◆ To-do item ◆
Put every line of text read from the items below into a single numbered list, omitting blank lines. Leave the pictures out of your answer.

--- START ---

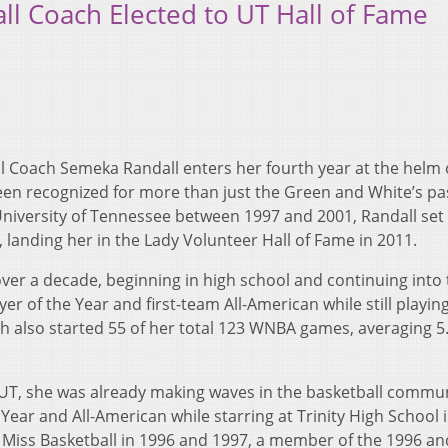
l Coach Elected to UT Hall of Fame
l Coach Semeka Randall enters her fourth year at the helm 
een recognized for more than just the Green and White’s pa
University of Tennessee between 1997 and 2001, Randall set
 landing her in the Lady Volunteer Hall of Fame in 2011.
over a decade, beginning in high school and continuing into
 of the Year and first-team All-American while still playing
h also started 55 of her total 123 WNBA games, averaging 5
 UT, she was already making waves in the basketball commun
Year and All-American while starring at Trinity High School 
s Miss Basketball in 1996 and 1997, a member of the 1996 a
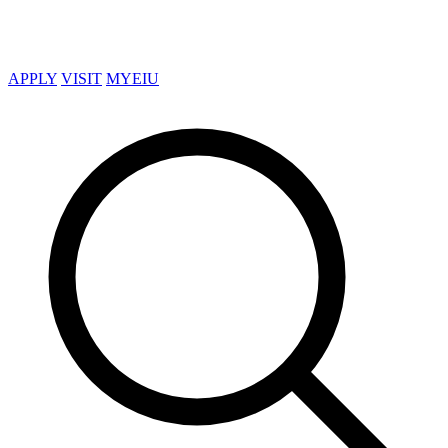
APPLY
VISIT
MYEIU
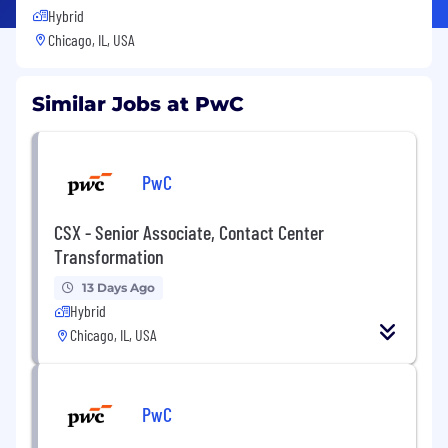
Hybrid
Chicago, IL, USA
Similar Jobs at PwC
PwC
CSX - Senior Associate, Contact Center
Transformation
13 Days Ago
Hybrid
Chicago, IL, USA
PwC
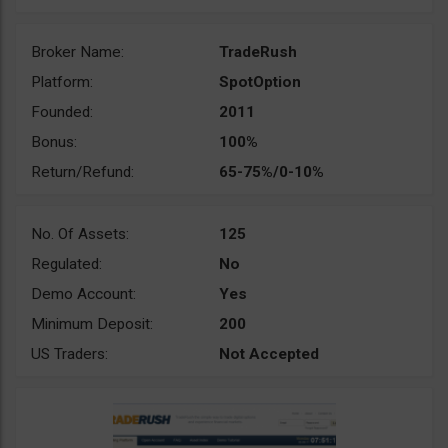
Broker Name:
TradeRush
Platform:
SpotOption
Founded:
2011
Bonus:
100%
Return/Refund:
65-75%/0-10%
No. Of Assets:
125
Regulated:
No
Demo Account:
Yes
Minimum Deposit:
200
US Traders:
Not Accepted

--- END ---

◆ Response area ◆
1. l Coach Elected to UT Hall of Fame
2. l Coach Semeka Randall enters her fourth year at the helm 
3. een recognized for more than just the Green and White’s pa
4. University of Tennessee between 1997 and 2001, Randall set
5.  landing her in the Lady Volunteer Hall of Fame in 2011.
6. over a decade, beginning in high school and continuing into
7.  of the Year and first-team All-American while still playing
8. h also started 55 of her total 123 WNBA games, averaging 5
9.  UT, she was already making waves in the basketball commun
10. Year and All-American while starring at Trinity High School 
11. s Miss Basketball in 1996 and 1997, a member of the 1996 a
12. APPLY
13. VISIT
14. MYEIU
15. Hybrid
16. Chicago, IL, USA
17. Similar Jobs at PwC
18. PwC
19. CSX - Senior Associate, Contact Center
20. Transformation
21. 13 Days Ago
22. Hybrid
23. Chicago, IL, USA
24. PwC
25. Broker Name:
26. TradeRush
27. Platform:
28. SpotOption
29. Founded:
30. 2011
31. Bonus:
32. 100%
33. Return/Refund:
34. 65-75%/0-10%
35. No. Of Assets:
36. 125
37. Regulated:
38. No
39. Demo Account:
40. Yes
41. Minimum Deposit:
42. 200
43. US Traders:
44. Not Accepted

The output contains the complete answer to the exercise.